- [Text provided]:
····················

The auth worker is optional. If no actor headers are present, all reads are allowed and all writes return 401.

## Storage model

### Blobs (xpatch delta compression)

Blobs are grouped by file path (`blob_group` table). Within a group, versions are stored as:
- **Keyframes** (`is_keyframe = 1`): full content, zlib-compressed. Every 50th version.
- **Deltas** (`is_keyframe = 0`): xpatch diff from previous version.

`store::store_blob` checks if the content is identical to the previous version (skip), otherwise computes a delta. `store::read_blob` walks back through the chain to the nearest keyframe, then forward-applies deltas.

If a compressed keyframe exceeds 2 MB, it's split into `blob_chunks` rows. The threshold is `CHUNK_SIZE = 1_900_000` bytes.

### Commits and trees

Commits are stored both:
1. **Parsed** — `commits` table (hash, message, author, time, tree_hash), `commit_parents` table, `trees` table (path per row), `refs` table — used for queries, web UI, API.
2. **Raw** — `raw_objects` table (hash → raw bytes) — for byte-identical fetch/clone.

### Commit graph (binary lifting)

`commit_graph` table enables O(log N) ancestor lookups. Level 0 = direct first-parent. Level k = ancestor at distance 2^k. Used for push validation. Rebuilt via `PUT /:owner/:repo/settings/rebuild-graph` or `PUT /:owner/:repo/admin/rebuild-graph`.

····················

- [Material]:
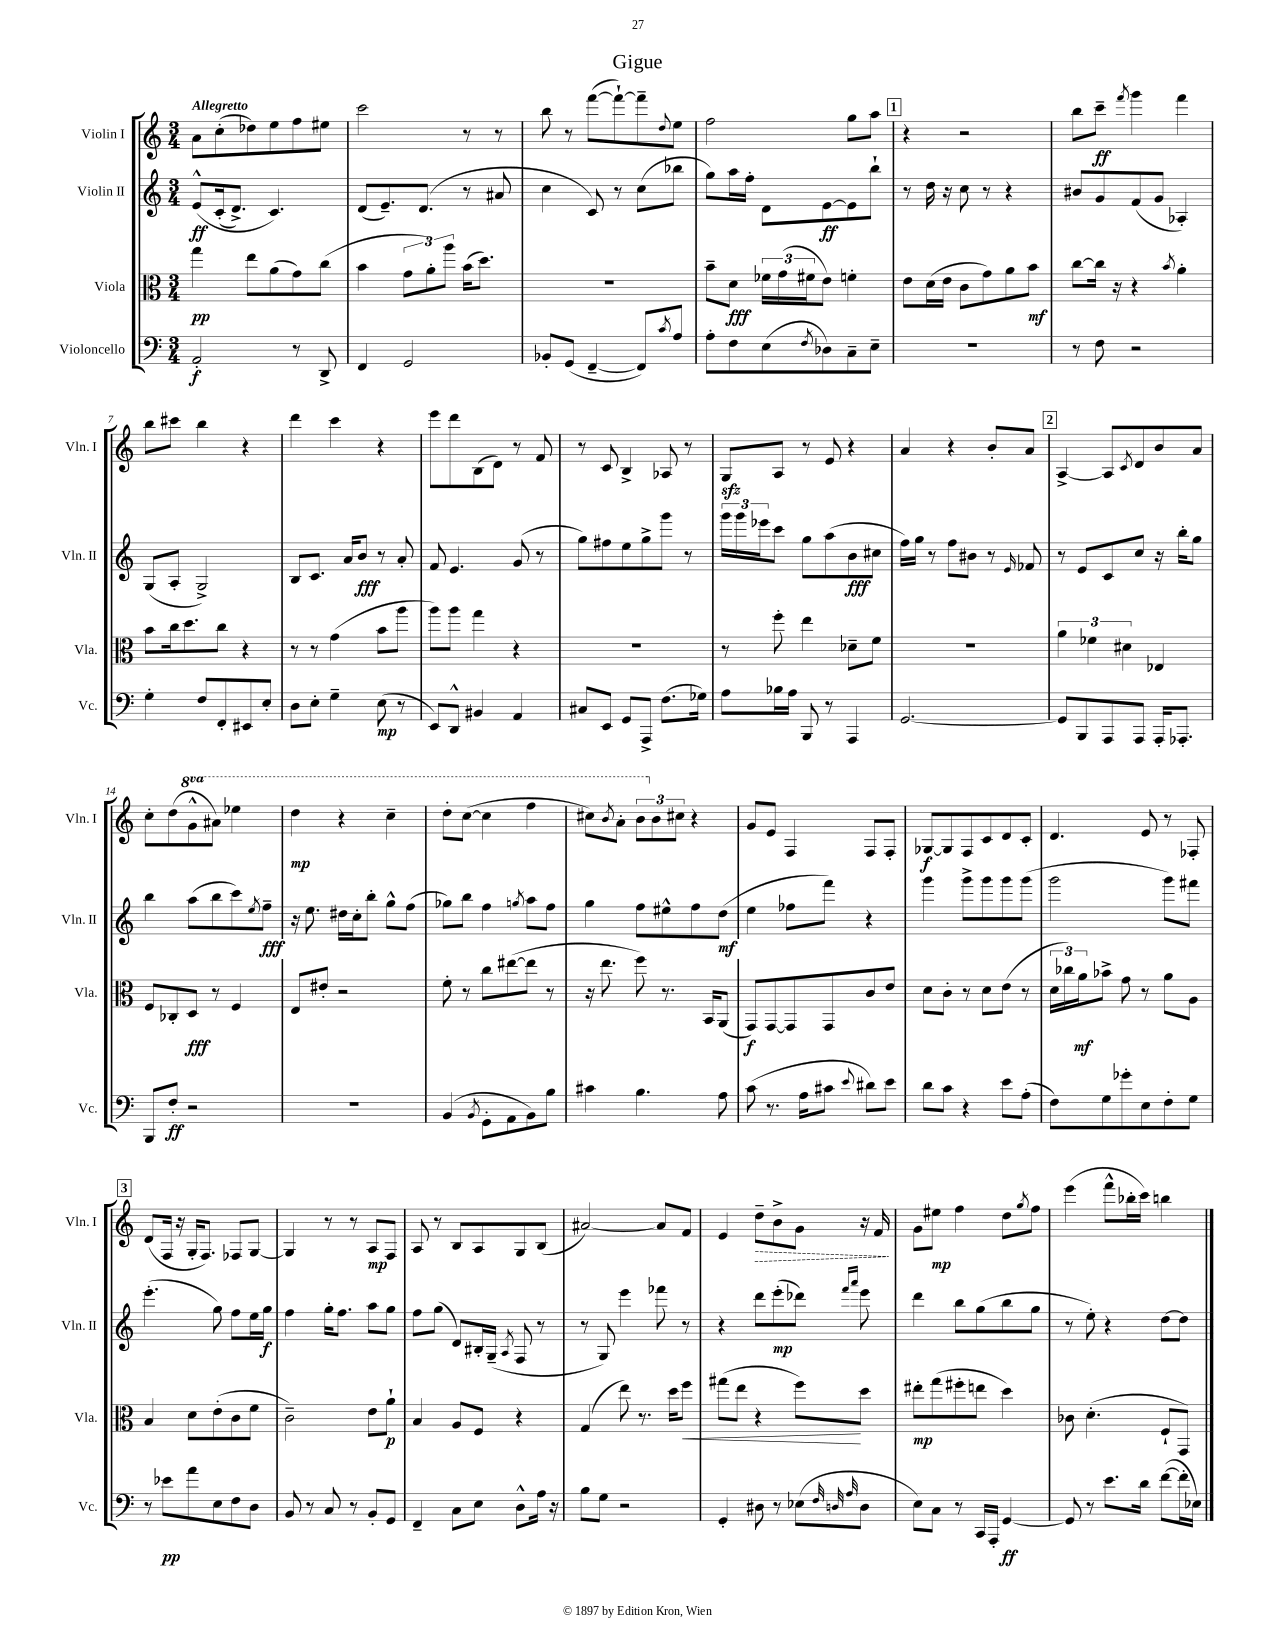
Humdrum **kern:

····················

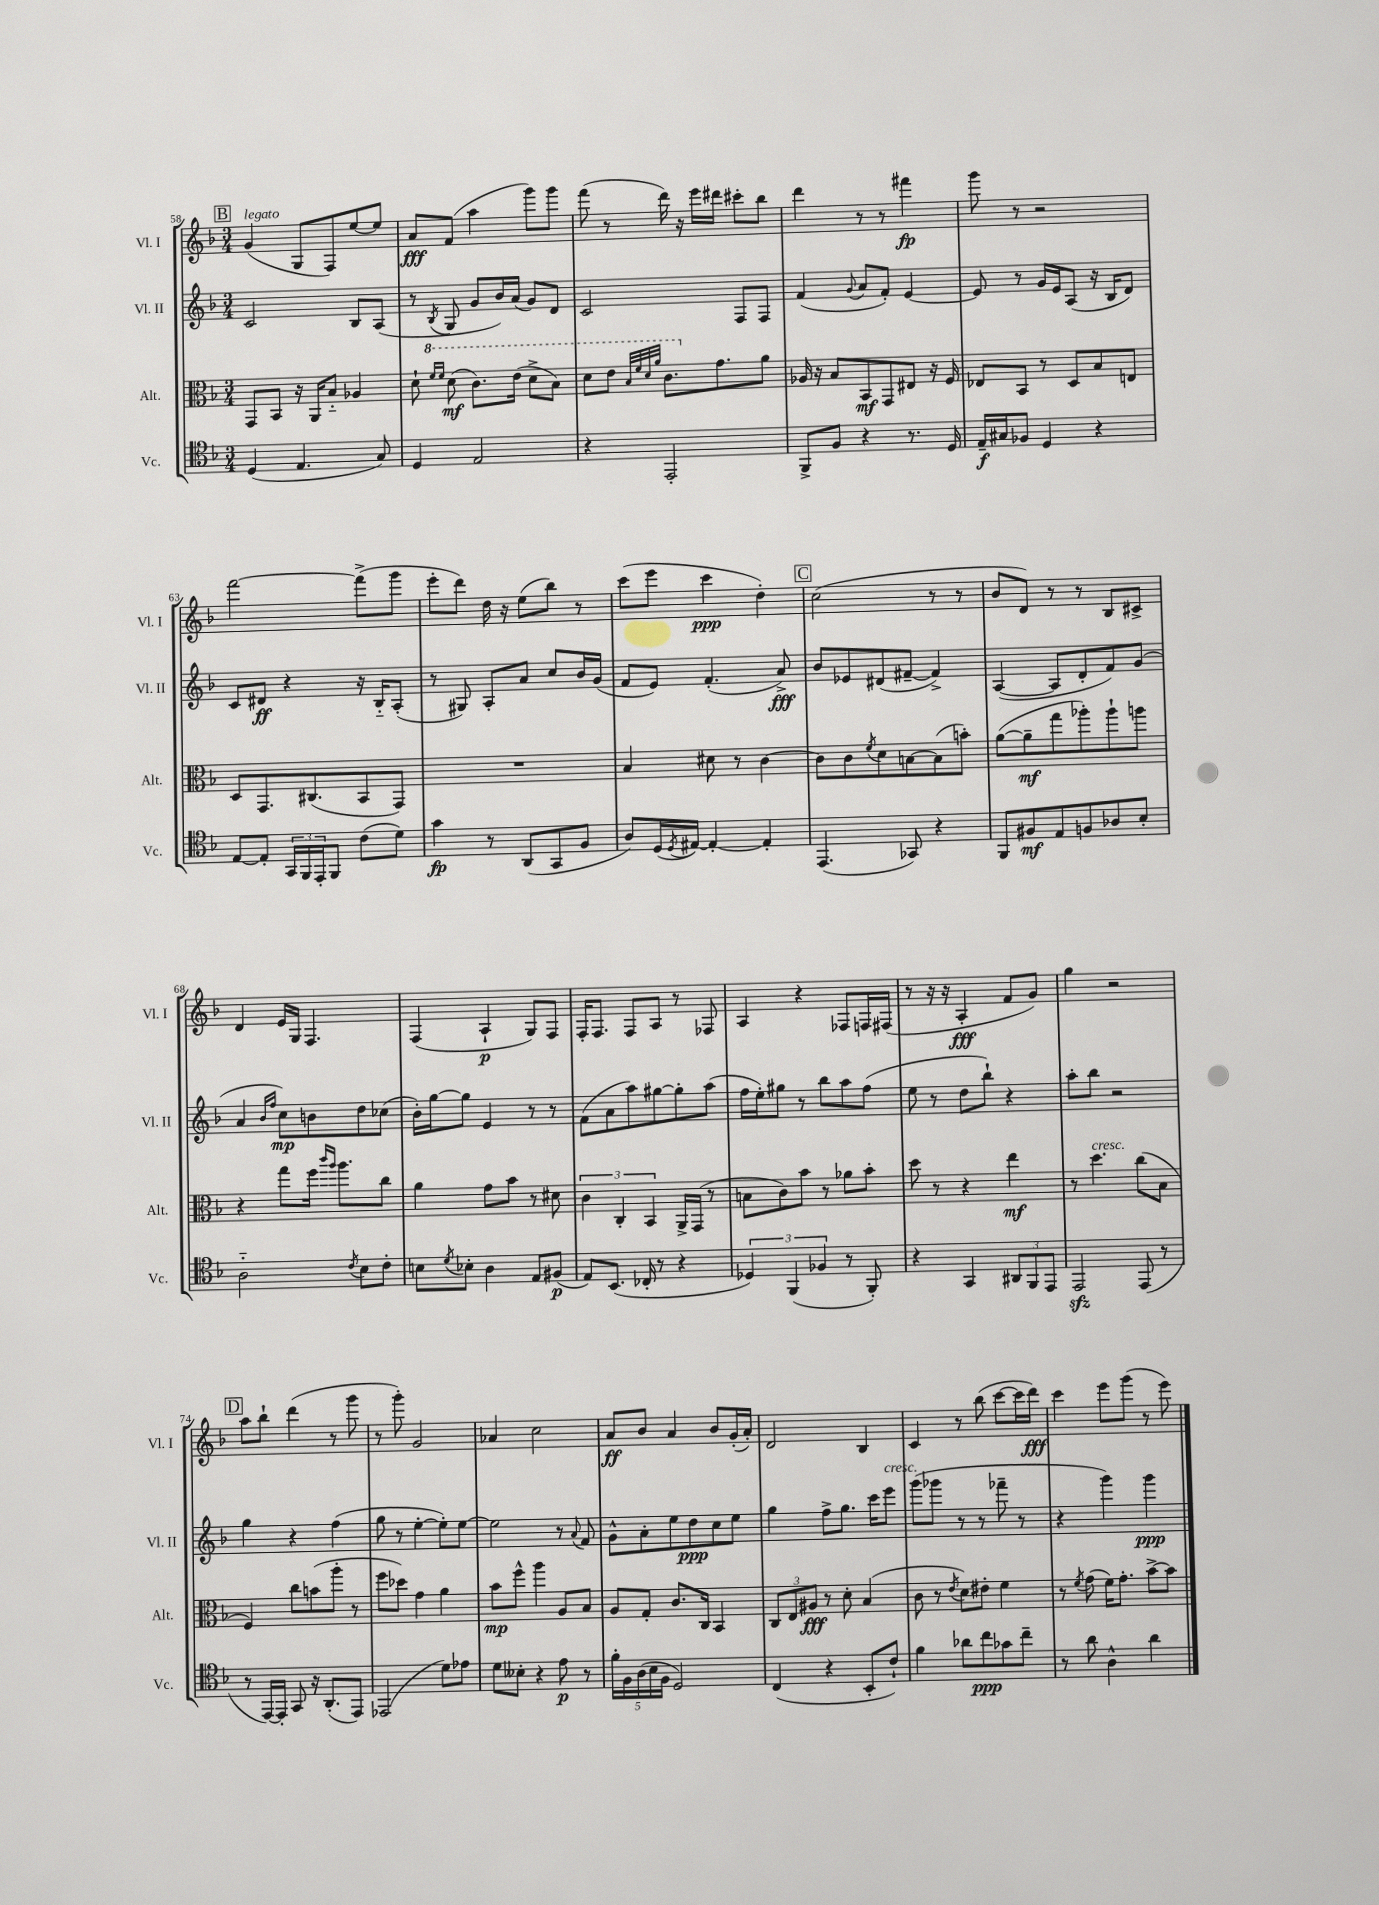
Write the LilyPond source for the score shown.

····················

- [Instructions]:
[A] In the storage model text, retype the passage starting with "The auth worker" and going on through "from previous version.".
[B] According to the storage model text, why are commits stored in two separate forms? Answer in one to three sentences.

- [Task results]:
[A]
The auth worker is optional. If no actor headers are present, all reads are allowed and all writes return 401.

## Storage model

### Blobs (xpatch delta compression)

Blobs are grouped by file path (`blob_group` table). Within a group, versions are stored as:
- **Keyframes** (`is_keyframe = 1`): full content, zlib-compressed. Every 50th version.
- **Deltas** (`is_keyframe = 0`): xpatch diff from previous version.

[B] The parsed form in the `commits`, `commit_parents`, `trees` and `refs` tables is used for queries, the web UI and the API. The raw form in the `raw_objects` table keeps each hash mapped to its raw bytes so that fetch and clone are byte-identical.